この手紙が故郷からわたしの元に届いたということは、故郷からこの王都までのルートが封鎖されている訳ではないし、そんな話も聞いたことがない。
それなのに、わたしが頼んでいた荷物が実家から届かない。
いや、頼みもしないのにいつもは届く荷物が届かないから督促したんだけど、それでも届かないって……?
なにかおかしい。
このタイミングで婚約破棄。
届かない荷物。
故郷で……なにか異変が起こっている?
わたしはレターセットとカニスの手紙を一緒に引き出しにしまい込むと、先ほど辞したばかりのラーウス殿下の部屋へと直行した。
◆ ◆
ラーウス殿下の執務室に行くと、殿下はまだ仕事をしていた。
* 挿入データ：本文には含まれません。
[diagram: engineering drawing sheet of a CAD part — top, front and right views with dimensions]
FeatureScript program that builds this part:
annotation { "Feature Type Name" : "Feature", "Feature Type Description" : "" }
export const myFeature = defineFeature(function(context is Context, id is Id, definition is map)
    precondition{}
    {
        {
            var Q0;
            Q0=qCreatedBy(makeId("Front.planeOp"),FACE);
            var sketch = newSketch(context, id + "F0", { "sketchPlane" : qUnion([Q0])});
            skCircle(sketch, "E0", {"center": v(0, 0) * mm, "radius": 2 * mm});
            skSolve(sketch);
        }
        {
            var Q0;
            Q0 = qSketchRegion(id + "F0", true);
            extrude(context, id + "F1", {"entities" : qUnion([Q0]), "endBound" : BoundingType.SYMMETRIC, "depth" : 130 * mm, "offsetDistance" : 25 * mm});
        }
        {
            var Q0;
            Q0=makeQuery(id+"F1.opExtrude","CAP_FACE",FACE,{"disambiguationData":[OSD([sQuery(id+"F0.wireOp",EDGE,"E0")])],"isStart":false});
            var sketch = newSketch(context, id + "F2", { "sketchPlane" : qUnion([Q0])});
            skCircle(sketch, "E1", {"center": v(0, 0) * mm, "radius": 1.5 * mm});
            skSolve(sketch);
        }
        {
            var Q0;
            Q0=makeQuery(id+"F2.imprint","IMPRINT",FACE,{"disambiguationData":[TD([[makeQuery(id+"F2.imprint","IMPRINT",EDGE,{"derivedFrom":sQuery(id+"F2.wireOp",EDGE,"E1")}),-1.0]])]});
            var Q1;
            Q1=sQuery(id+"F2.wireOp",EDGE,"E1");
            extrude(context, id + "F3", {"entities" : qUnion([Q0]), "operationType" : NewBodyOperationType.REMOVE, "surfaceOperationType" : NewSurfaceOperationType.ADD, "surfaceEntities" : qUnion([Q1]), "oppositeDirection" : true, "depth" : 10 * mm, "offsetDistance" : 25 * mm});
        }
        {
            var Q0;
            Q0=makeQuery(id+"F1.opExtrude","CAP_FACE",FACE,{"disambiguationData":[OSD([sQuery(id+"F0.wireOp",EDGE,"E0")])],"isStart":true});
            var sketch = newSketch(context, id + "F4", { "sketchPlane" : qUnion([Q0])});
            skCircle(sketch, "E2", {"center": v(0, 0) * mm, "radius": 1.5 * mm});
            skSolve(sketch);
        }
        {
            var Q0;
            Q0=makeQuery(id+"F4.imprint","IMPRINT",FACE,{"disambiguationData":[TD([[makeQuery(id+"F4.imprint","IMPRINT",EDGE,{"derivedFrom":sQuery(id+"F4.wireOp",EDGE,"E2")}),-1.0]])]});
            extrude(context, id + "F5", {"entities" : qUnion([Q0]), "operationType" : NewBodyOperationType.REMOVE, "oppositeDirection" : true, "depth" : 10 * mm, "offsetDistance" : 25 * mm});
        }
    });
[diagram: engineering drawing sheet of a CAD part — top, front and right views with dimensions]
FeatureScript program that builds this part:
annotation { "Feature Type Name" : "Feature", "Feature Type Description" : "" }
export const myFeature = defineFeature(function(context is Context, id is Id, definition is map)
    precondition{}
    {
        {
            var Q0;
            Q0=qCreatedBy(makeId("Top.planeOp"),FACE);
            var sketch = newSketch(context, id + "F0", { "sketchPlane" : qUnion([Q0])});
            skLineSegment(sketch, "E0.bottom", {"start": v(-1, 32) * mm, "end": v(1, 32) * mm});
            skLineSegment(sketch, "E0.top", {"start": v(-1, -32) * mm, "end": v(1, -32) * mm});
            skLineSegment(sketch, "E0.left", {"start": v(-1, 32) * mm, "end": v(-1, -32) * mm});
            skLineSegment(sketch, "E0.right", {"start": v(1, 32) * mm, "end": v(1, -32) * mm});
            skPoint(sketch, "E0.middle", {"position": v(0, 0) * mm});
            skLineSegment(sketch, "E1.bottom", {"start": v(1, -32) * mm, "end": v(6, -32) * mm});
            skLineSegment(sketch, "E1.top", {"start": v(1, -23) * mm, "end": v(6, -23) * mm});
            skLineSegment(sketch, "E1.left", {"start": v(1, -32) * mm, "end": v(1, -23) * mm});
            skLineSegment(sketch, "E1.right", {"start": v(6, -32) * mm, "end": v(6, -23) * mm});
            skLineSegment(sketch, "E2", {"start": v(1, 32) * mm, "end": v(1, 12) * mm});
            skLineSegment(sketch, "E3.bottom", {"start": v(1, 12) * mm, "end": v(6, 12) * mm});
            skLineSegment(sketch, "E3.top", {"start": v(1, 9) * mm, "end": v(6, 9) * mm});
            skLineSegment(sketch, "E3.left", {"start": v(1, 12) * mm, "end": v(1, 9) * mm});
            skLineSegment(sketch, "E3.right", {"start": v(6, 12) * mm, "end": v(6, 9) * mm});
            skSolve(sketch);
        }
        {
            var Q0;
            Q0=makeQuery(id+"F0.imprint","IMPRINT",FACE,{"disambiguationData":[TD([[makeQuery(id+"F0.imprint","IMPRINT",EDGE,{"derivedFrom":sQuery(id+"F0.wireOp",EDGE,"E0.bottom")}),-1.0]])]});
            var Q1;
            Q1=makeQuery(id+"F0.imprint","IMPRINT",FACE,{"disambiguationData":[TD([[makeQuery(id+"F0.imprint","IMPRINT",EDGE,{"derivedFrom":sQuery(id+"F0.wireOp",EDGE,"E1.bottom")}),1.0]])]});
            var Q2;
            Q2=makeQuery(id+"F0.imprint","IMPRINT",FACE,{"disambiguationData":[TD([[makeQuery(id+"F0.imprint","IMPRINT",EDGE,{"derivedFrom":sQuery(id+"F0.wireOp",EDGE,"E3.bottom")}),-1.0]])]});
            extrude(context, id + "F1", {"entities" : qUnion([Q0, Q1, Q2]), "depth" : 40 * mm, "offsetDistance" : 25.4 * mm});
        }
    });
さすが仕事馬鹿だ。
「失礼いたします」
と部屋に入れば、ラーウス殿下は綺麗な灰色の大きな瞳をさらに大きく見開き、わたしを見た。
相変わらず、この部屋は薬草の匂いが立ちこめている。そして、殿下からは嗅ぎ慣れた、わたしを魅了する、甘い匂い。ちょっとくらりとしたけれど、お腹に力を入れて、殿下の執務机まで進んだ。